Report how many lines of the data contain the string "required". Add nothing.

__Extracted material__.
────

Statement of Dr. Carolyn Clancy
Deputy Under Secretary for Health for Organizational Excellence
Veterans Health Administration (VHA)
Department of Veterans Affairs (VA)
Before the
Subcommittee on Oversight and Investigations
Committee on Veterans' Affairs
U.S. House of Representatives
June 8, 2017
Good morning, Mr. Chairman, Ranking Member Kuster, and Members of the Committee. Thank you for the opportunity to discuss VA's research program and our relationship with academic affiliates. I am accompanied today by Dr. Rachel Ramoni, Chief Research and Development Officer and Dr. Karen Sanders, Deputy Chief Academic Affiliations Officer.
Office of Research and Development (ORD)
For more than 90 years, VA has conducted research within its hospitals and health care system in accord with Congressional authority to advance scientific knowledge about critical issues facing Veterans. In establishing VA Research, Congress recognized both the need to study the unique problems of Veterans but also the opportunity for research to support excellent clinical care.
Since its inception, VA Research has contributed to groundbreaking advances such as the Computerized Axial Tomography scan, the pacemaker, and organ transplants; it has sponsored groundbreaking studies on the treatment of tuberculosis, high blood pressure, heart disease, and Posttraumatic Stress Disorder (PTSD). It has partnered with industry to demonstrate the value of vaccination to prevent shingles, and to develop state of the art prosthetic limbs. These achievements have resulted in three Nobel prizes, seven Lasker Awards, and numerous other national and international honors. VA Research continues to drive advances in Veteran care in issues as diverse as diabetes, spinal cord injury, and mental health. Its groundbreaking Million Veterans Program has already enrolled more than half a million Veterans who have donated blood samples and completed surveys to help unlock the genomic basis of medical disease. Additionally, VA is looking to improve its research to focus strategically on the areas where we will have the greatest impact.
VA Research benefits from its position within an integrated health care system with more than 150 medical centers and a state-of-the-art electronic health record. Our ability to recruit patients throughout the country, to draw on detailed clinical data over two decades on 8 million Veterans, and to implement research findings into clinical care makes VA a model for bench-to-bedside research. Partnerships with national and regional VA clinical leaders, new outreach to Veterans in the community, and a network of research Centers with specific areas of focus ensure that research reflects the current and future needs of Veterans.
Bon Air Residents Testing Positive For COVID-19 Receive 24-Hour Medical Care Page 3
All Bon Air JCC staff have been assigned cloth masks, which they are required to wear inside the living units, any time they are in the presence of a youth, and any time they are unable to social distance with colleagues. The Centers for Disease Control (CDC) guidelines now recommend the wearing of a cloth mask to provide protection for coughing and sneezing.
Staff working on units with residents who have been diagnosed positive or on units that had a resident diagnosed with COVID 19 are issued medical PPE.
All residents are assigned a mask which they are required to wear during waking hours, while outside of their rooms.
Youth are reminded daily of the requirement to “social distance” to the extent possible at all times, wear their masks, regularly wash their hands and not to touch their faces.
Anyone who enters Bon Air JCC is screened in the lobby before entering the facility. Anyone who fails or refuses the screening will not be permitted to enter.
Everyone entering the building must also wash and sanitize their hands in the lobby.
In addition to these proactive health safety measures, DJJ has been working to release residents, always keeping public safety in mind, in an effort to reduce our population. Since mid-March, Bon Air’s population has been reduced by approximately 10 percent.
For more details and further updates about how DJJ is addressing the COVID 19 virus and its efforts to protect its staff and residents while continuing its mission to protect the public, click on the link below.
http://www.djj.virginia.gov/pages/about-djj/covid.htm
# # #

────

__Written response__.
2